TEHRAN, August 9 - Britain’s National Health Service (NHS) is in urgent need of thousands of foreign doctors to fill its vacant positions for general practitioners, the leader of Britain’s family doctors has warned.
Chairman of the Royal College of General Practitioners, Helen Stokes-Lampard, said Thursday that foreign medics had to be fast-tracked to plug GP shortages in the NHS, an organization she said was suffering from a “hemorrhaging” of existing staff.
Stokes-Lampard made the comments in an article for The Daily Telegraph. She said the NHS was already struggling with “an all-time high” record in waiting times for GP appointments.
“Unfortunately, while workload in general practice is soaring, both in terms of volume and complexity, we are hemorrhaging family doctors from the NHS,” she said, adding that the NHS should ease restrictions on the employment of foreign doctors as many GPs from abroad wanted to work in Britain but were struggling to obtain licenses.

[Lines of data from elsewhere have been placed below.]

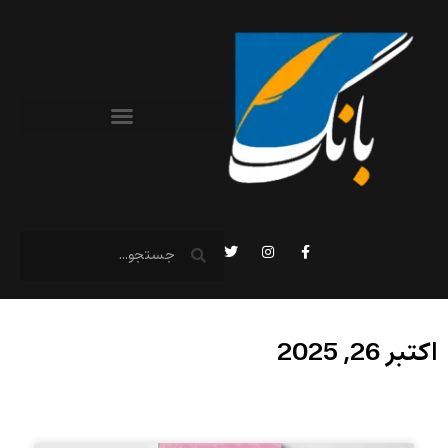
اکتبر 26, 2025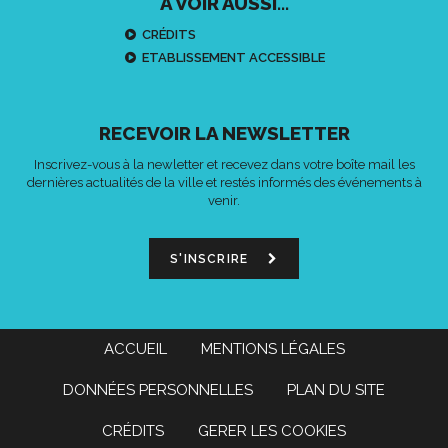
À VOIR AUSSI...
CRÉDITS
ETABLISSEMENT ACCESSIBLE
RECEVOIR LA NEWSLETTER
Inscrivez-vous à la newletter et recevez dans votre boîte mail les
dernières actualités de la ville et restés informés des événements à
venir.
S'INSCRIRE
ACCUEIL
MENTIONS LÉGALES
DONNÉES PERSONNELLES
PLAN DU SITE
CRÉDITS
GERER LES COOKIES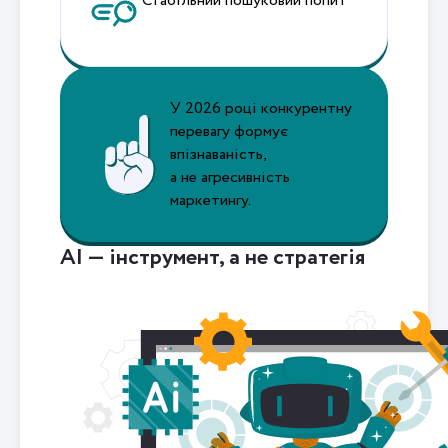
Стабільний пошуковий попит
У 2026 році конкурентну
перевагу формує
впізнаваність,
а не агресивність
маркетингу.
AI — інструмент, а не стратегія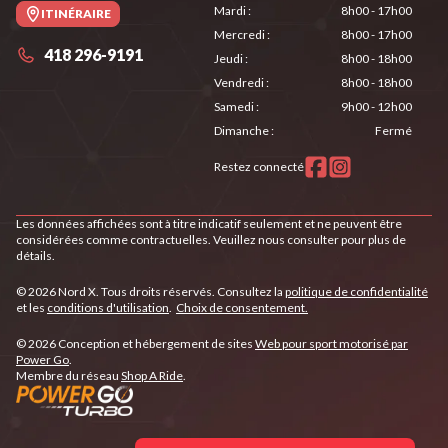
Mardi
:
8h00 - 17h00
ITINÉRAIRE
Mercredi
:
8h00 - 17h00
418 296-9191
Jeudi
:
8h00 - 18h00
Vendredi
:
8h00 - 18h00
Samedi
:
9h00 - 12h00
Dimanche
:
Fermé
Restez connecté
Les données affichées sont à titre indicatif seulement et ne peuvent être
considérées comme contractuelles. Veuillez nous consulter pour plus de
détails.
© 2026 Nord X. Tous droits réservés. Consultez la
politique de confidentialité
et les
conditions d'utilisation
.
Choix de consentement.
© 2026 Conception et hébergement de sites
Web pour sport motorisé par
Power Go
.
Membre du réseau
Shop A Ride
.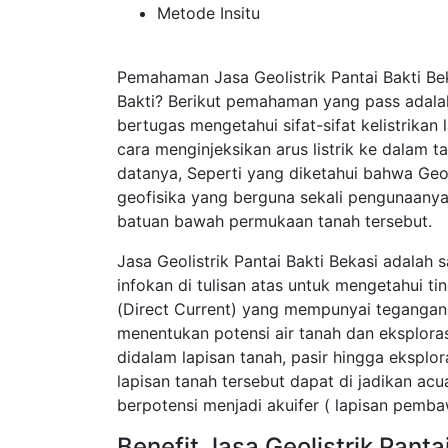
Metode Insitu
Pemahaman Jasa Geolistrik Pantai Bakti Be
Bakti? Berikut pemahaman yang pass adala
bertugas mengetahui sifat-sifat kelistrik
cara menginjeksikan arus listrik ke dalam 
datanya, Seperti yang diketahui bahwa Geol
geofisika yang berguna sekali pengunaanya
batuan bawah permukaan tanah tersebut.
Jasa Geolistrik Pantai Bakti Bekasi adalah
infokan di tulisan atas untuk mengetahui t
(Direct Current) yang mempunyai tegangan t
menentukan potensi air tanah dan eksplor
didalam lapisan tanah, pasir hingga eksplor
lapisan tanah tersebut dapat di jadikan a
berpotensi menjadi akuifer ( lapisan pembaw
Benefit Jasa Geolistrik Panta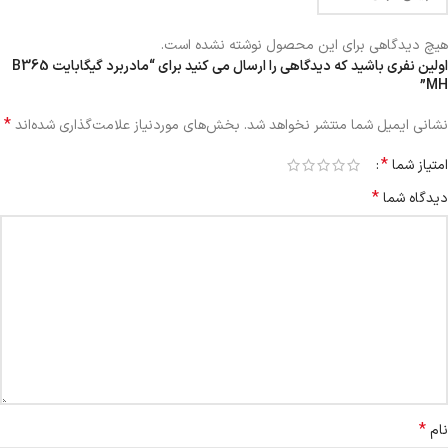
هیچ دیدگاهی برای این محصول نوشته نشده است.
اولین نفری باشید که دیدگاهی را ارسال می کنید برای “مادربرد گیگابایت B365
MH”
*
نشانی ایمیل شما منتشر نخواهد شد.
بخش‌های موردنیاز علامت‌گذاری شده‌اند
*
امتیاز شما
*
دیدگاه شما
*
نام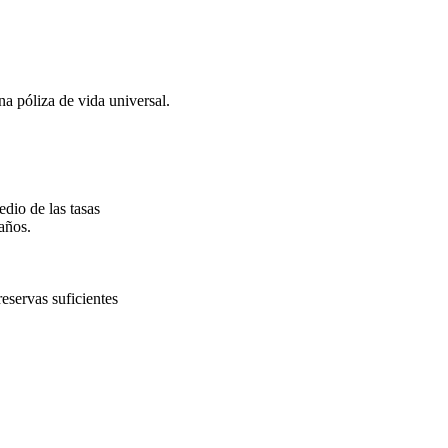
a póliza de vida universal.
dio de las tasas
 años.
eservas suficientes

The professor said patients had to wait up to a month for a GP appointment, a delay she said caused many to suffer or see their condition deteriorate.
According to official data, the number of GPs in the NHS has decreased by 1,000 since an announcement two years ago by the organization, which said it was going to train some 5,000 new doctors by 2020.

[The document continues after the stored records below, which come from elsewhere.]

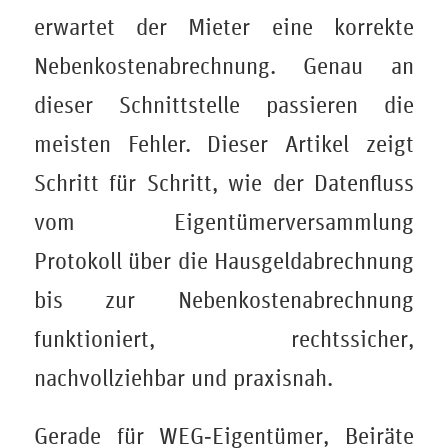
erwartet der Mieter eine korrekte
Nebenkostenabrechnung. Genau an
dieser Schnittstelle passieren die
meisten Fehler. Dieser Artikel zeigt
Schritt für Schritt, wie der Datenfluss
vom Eigentümerversammlung
Protokoll über die Hausgeldabrechnung
bis zur Nebenkostenabrechnung
funktioniert, rechtssicher,
nachvollziehbar und praxisnah.
Gerade für WEG‑Eigentümer, Beiräte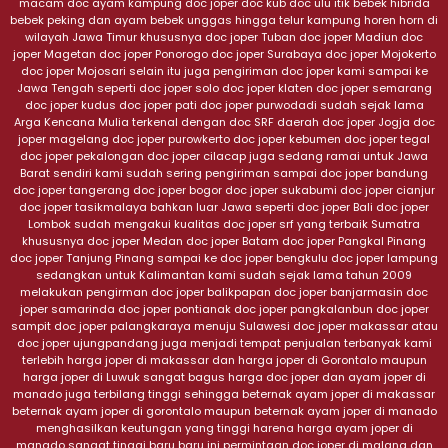
macam doc ayam kampung doc joper doc kub doc ulu itik bebek hibrida
9000
Farm
bebek peking dan ayam bebek unggas hingga telur kampung horen horn di
wilayah Jawa Timur khususnya doc joper Tuban doc joper Madiun doc
joper Magetan doc joper Ponorogo doc joper Surabaya doc joper Mojokerto
doc joper Mojosari selain itu juga pengiriman doc joper kami sampai ke
Jawa Tengah seperti doc joper solo doc joper klaten doc joper semarang
doc joper kudus doc joper pati doc joper purwodadi sudah sejak lama
Arga Kencana Mulia terkenal dengan doc SRF daerah doc joper Jogja doc
joper magelang doc joper purowkerto doc joper kebumen doc joper tegal
doc joper pekalongan doc joper cilacap juga sedang ramai untuk Jawa
Barat sendiri kami sudah sering pengiriman sampai doc joper bandung
doc joper tangerang doc joper bogor doc joper sukabumi doc joper cianjur
doc joper tasikmalaya bahkan luar Jawa seperti doc joper Bali doc joper
Lombok sudah mengakui kualitas doc joper srf yang terbaik Sumatra
khususnya doc joper Medan doc joper Batam doc joper Pangkal Pinang
doc joper Tanjung Pinang sampai ke doc joper bengkulu doc joper lampung
sedangkan untuk Kalimantan kami sudah sejak lama tahun 2009
melakukan pengirman doc joper balikpapan doc joper banjarmasin doc
joper samarinda doc joper pontianak doc joper pangkalanbun doc joper
sampit doc joper palangkaraya menuju Sulawesi doc joper makassar atau
doc joper ujungpandang juga menjadi tempat penjualan terbanyak kami
terlebih harga joper di makassar dan harga joper di Gorontalo maupun
harga joper di Luwuk sangat bagus harga doc joper dan ayam joper di
manado juga terbilang tinggi sehingga beternak ayam joper di makassar
beternak ayam joper di gorontalo maupun beternak ayam joper di manado
menghasilkan keutungan yang tinggi harena harga ayam joper di
manado sangat tinggi baru baru ini permintaan doc joper di malang dan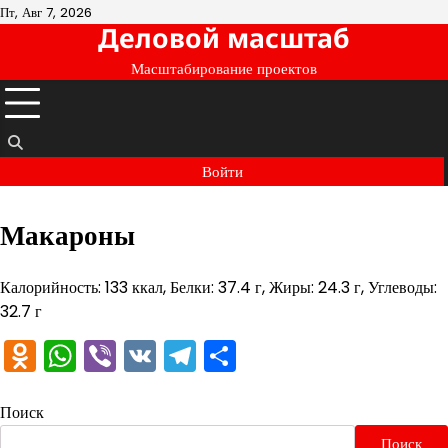
Перейти
Пт, Авг 7, 2026
Деловой масштаб
к
содержимому
Масштабирование проектов
Войти
Макароны
Калорийность: 133 ккал, Белки: 37.4 г, Жиры: 24.3 г, Углеводы:
32.7 г
Odnoklassniki
WhatsApp
Viber
VK
Telegram
Отправить
Поиск
Поиск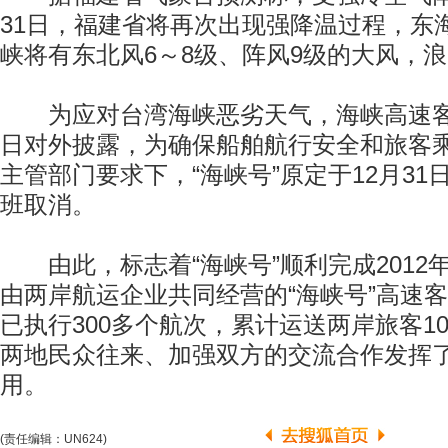
31日，福建省将再次出现强降温过程，东
峡将有东北风6～8级、阵风9级的大风，浪高
为应对台湾海峡恶劣天气，海峡高速客
日对外披露，为确保船舶航行安全和旅客
主管部门要求下，“海峡号”原定于12月31日
班取消。
由此，标志着“海峡号”顺利完成2012
由两岸航运企业共同经营的“海峡号”高速
已执行300多个航次，累计运送两岸旅客1
两地民众往来、加强双方的交流合作发挥
用。
(责任编辑：UN624)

Officials only managed to recruit 100 GPs from abroad from a target of around 600 they had been expected to meet in April last year.
Stokes-Lampard, herself a GP in Staffordshire, said training homegrown doctors would need at least 10 years.
She urged the NHS to ensure that the process for recruiting qualified GPs would be accelerated so that more staff could be added to the organization in the near future.